◆ **Consigne**: D’après le texte sur la loi électorale congolaise, à quel niveau le seuil électoral a-t-il été fixé ?

◆ **Texte fourni**:
********

Adoptée par l’Assemblée Nationale le 5 décembre 2017, puis par le Sénat 10 jours plus tard, le 15 décembre, la loi électorale a été promulguée par le président de la République le 25 du même mois. Une célérité manifeste, qui s’explique par l’urgence de doter la Commission Electorale Nationale Indépendante (CENI) de l’arsenal juridique qui conditionne le respect des délais électoraux. La nouvelle loi promulguée se caractérise, notamment, par la fixation d’un seuil électoral arrêté à 1 % de l’électorat au niveau national. Une option qui a emporté les votes dans les deux chambres du parlement rd congolais en raison du fait qu’en réduisant le nombre de partis politiques (plus de 700 légalement reconnus), elle facilitait certaines opérations électorales, notamment, l’impression des bulletins de vote déjà kilométriques aux dernières élections.
Lundi 15 janvier dernier, un groupe de sénateurs et députés (une soixantaine aurait signé une requête), essentiellement de l’opposition en fait, ont adressé un recours en annulation de la loi promulguée à la Cour Constitutionnelle. La nouvelle loi violerait, selon les requérants, certaines dispositions de la constitution. En réalité, ces législateur tentent de contourner une procédure parlementaire au terme de laquelle ils ont été battu à la régulière : par un vote en plénière. « Nous ne pouvons pas accepter cela. Il s’agit notamment de la question du seuil de représentativité, de la problématique des candidatures des indépendants, etc », a expliqué le député Ekombe Mpetshi. Henri Thomas Lokondo (MP), connu comme un « électron libre au sein de la majorité », a pour sa part, précisé que « nous demandons à la Cour Constitutionnelle de déclarer certaines dispositions de la loi électorale inconstitutionnelles ».
Force est de constater que le vrai problème qui motive cette démarche que d’aucuns jugent anti-démocratique est celui du seuil de représentativité. Nombre des signataires de la requête tendant à faire invalider la nouvelle loi électorale émargent des listes de petits partis politiques menacés par les prochaines joutes électorales et appelés par la force des choses, soit à mettre la clef sous la paillasson faute d’atteindre le seuil de représentativité, soit à se fédérer pour former de plus importants regroupements et espérer atteindre ce seuil pour survivre. « C’est ce qui explique la présence d’une Odette Babandoa ou d’un Henri-Thomas Lokondo ou encore de Christophe Lutundula dans ce groupe. Tous font partie de partis politiques dont ils sont à la fois les présidents fondateurs et les seuls élus », explique au Maximum un élu PPRD goguenard.

********

◆ **Données affichées**:
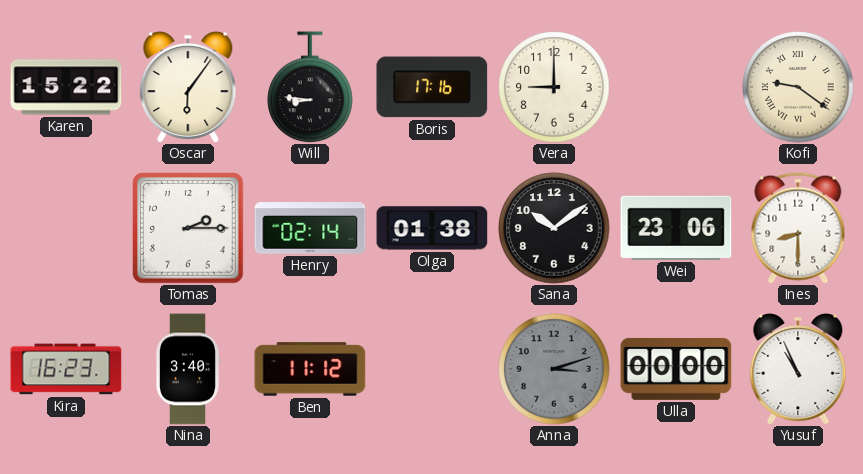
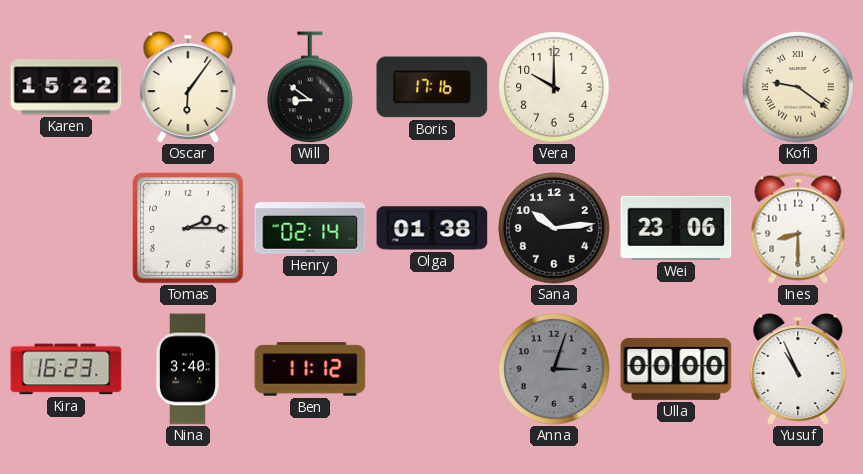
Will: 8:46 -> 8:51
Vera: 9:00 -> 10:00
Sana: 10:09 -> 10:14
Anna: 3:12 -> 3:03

********

◆ **Réponse complète**: Le seuil électoral a été fixé à 1 % de l’électorat au niveau national.